Please use this identifier to cite or link to this item: http://hdl.handle.net/11690/1909
Authors: Stein, Dirson João
Medeiros, Liciane Fernandes
Caumo, Wolnei
Torres, Iraci L. S.
Title: Transcranial Direct Current Stimulation in Patients with Anxiety: Current Perspectives
Keywords: Transcranial electrical stimulation;Psychiatric disorder;Anxious behavior;Humans;Clinical research
Issue Date: 2020
Publisher: Dovepress
Citation: STEIN, D. J. et al. Transcranial Direct Current Stimulation in Patients with Anxiety: Current Perspectives. Neuropsychiatric Disease and Treatment, v. 16. p. 161-169, 2020. Disponível em: https://www.ncbi.nlm.nih.gov/pmc/articles/PMC6969693/. Acesso em: 02 ago. 2021.

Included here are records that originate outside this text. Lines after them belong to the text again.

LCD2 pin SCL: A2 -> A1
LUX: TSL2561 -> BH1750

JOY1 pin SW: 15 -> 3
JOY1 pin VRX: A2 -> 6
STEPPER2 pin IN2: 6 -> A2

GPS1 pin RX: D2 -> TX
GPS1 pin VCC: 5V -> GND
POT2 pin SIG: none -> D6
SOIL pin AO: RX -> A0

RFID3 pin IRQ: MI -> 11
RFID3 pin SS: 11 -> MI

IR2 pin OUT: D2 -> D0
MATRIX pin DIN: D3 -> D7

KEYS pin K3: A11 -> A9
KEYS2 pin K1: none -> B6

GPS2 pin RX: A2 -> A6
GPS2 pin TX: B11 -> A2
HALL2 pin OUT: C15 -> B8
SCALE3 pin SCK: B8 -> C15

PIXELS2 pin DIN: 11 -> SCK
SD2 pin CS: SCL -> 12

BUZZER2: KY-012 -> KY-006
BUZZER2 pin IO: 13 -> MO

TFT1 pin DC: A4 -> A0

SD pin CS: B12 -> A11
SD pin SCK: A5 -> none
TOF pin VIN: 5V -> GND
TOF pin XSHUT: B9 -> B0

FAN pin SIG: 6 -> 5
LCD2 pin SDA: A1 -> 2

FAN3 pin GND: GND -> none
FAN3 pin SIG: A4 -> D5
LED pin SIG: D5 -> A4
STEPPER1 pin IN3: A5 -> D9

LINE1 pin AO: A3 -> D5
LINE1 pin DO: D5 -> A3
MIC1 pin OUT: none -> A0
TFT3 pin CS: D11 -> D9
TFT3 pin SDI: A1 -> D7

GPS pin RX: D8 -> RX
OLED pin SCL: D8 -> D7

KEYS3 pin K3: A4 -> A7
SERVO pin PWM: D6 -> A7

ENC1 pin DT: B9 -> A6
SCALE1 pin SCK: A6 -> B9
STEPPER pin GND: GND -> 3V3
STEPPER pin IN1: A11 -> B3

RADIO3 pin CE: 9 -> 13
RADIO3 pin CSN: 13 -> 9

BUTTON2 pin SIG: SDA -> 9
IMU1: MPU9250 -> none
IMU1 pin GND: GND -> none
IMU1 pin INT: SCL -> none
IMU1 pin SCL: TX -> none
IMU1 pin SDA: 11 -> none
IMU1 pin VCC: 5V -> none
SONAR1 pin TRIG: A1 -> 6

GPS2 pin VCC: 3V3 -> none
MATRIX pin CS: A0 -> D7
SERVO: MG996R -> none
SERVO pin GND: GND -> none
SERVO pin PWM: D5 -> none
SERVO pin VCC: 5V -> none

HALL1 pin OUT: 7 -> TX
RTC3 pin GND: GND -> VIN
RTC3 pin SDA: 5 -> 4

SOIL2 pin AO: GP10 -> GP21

Abstract: Anxiety is one of the most prevalent and debilitating psychiatric conditions worldwide. Pharmaco- and psycho-therapies have been employed in the treatment of human anxiety to date. Yet, either alone or in combination, unsatisfactory patient outcomes are prevalent, resulting in a considerable number of people whose symptoms fail to respond to conventional therapies with symptoms remaining after intervention. The demand for new therapies has given birth to several noninvasive brain stimulation techniques. Transcranial direct current stimulation (tDCS) has arisen as a promising tool and has been proven to be safe and well tolerated for the treatment of many diseases, including chronic pain, depression, and anxiety. Here, reports of the use of tDCS in anxiety disorders in human patients were reviewed and summarized. A literature search was conducted in mid-2019, to identify clinical studies that evaluated the use of tDCS for the treatment of anxiety behavior. The PubMed, Web of Science, and Scielo and PsycInfo databases were explored using the following descriptors: “anxiety”, “anxious behavior”, “tDCS”, and “transcranial direct current stimulation”. Among the selected articles, considerable variability in the type of tDCS treatment applied in interventions was observed. Evidence shows that tDCS may be more effective when used in combination with drugs and cognitive behavioral therapies; however future large-scale clinical trials are recommended to better clarify the real effects of this intervention alone, or in combination with others.